Sanctus, Osanna, Benedictus (~16 min)
- 0:00 — Sanctus: oceanic six-voice D major, trumpets blazing. The sonic image of heaven.
- 5:00 — Osanna: double chorus, the largest forces in the work.
- 10:00 — Benedictus: tenor aria with flute obbligato — radiant intimacy.
- 13:30 — Osanna repeats.
Agnus Dei & Dona nobis pacem (~10 min)
- 0:00 — Agnus Dei: alto aria, G minor, interior grief.
- 5:00 — Dona nobis pacem: the music of the Gratias returns, now setting "grant us peace." Listen for the way Bach's summa ends: thanks and peace fused, the work's vast arc resolved in quiet monumentality.
First-listen focus: The emotional/theological arc: supplication → joy → faith → crucifixion → resurrection → sanctus → peace. The Crucifixus–Et resurrexit hinge is the one passage you should not miss. Deeper re-listen focus: The interplay of stile antico and stile moderno; the chiastic architecture of the Credo; the thematic return of Gratias music as Dona nobis pacem. Study the Crucifixus as a textbook of Baroque affect.
11Must-Listen Tracks
Crucifixus → Et resurrexit (Credo nos. 17–18). These two movements must be heard as a pair — they are the emotional and structural fulcrum of the entire Mass, and arguably of Bach's whole sacred output. The Crucifixus is a passacaglia over a descending chromatic bass, the iconic Baroque emblem of grief; at "sepultus est" Bach cadences not in the expected E minor but in a hushed G major, death dissolving into light. Without pause, the Et resurrexit erupts — the same rhetoric inverted, rising arpeggios answering the descending lament. The theological argument and the musical argument are identical. Recommended: Herreweghe / Collegium Vocale Gent (1999, Harmonia Mundi) — the most devotionally inward reading of the Crucifixus on record, followed by an Et resurrexit of blazing clarity.

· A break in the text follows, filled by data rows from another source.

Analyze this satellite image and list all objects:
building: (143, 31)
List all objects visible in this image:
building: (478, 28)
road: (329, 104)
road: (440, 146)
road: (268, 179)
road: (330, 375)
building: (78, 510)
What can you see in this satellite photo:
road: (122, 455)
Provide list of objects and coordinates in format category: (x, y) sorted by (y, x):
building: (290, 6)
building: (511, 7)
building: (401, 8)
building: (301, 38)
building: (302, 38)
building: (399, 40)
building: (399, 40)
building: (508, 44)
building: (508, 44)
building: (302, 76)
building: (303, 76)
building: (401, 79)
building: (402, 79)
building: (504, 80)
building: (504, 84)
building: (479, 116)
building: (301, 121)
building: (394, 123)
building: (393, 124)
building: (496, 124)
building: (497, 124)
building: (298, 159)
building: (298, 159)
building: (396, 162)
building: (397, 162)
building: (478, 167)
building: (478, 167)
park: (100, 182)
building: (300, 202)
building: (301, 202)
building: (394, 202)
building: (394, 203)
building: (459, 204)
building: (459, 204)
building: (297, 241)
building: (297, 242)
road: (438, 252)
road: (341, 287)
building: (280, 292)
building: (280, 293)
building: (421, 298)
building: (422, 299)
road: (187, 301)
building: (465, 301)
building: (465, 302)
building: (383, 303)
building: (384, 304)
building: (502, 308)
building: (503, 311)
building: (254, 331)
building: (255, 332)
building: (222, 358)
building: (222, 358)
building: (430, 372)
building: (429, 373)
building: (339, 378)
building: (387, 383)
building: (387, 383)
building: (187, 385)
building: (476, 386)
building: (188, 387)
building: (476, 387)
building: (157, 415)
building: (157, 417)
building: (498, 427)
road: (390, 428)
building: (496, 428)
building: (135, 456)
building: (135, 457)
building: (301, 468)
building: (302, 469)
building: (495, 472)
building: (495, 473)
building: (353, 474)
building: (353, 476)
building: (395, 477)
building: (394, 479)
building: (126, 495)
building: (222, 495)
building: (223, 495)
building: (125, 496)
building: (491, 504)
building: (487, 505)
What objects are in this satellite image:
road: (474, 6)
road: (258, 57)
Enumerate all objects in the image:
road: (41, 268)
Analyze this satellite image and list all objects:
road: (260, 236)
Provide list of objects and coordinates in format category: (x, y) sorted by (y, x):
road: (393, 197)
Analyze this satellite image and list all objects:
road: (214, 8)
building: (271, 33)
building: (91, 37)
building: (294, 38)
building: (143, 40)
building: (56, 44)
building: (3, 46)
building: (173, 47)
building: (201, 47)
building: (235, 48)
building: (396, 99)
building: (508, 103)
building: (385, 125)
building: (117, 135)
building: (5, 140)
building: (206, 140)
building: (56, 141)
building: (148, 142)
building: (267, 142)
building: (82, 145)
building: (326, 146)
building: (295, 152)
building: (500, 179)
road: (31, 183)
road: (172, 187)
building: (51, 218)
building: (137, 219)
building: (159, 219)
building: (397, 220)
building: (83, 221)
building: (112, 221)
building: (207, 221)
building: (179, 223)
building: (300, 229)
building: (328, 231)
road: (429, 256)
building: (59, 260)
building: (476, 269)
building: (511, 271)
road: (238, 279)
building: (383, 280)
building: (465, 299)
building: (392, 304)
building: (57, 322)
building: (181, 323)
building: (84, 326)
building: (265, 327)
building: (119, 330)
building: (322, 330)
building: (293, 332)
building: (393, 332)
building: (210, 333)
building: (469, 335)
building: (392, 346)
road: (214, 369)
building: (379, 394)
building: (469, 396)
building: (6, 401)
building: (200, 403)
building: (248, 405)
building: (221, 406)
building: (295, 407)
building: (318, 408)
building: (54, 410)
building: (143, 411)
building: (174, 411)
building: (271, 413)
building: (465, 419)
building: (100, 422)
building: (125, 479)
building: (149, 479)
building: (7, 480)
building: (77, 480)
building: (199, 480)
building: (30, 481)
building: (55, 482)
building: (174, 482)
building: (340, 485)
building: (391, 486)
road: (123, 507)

Sanctus. If you want a single movement that captures Bach's late majesty in one breath, it is the Sanctus — oceanic six-voice D major, three trumpets, a triadic motif that fills the octave, built on a rhythm (dotted three-note groupings) that feels like the slow sway of cosmic liturgy. It is the sonic image of the seraphim's "holy, holy, holy" — and it was the first piece of the Mass Bach composed (Leipzig, 1724). Recommended: Gardiner / Monteverdi Choir (2015 live, SDG).
Bach's final testament. Written for no liturgy, no patron, and no premiere — assembled, slowly and late, as a summary of the sacred styles of a century and a half, and offered, in the composer's own inscription at the end of many of his works, "Soli Deo gloria."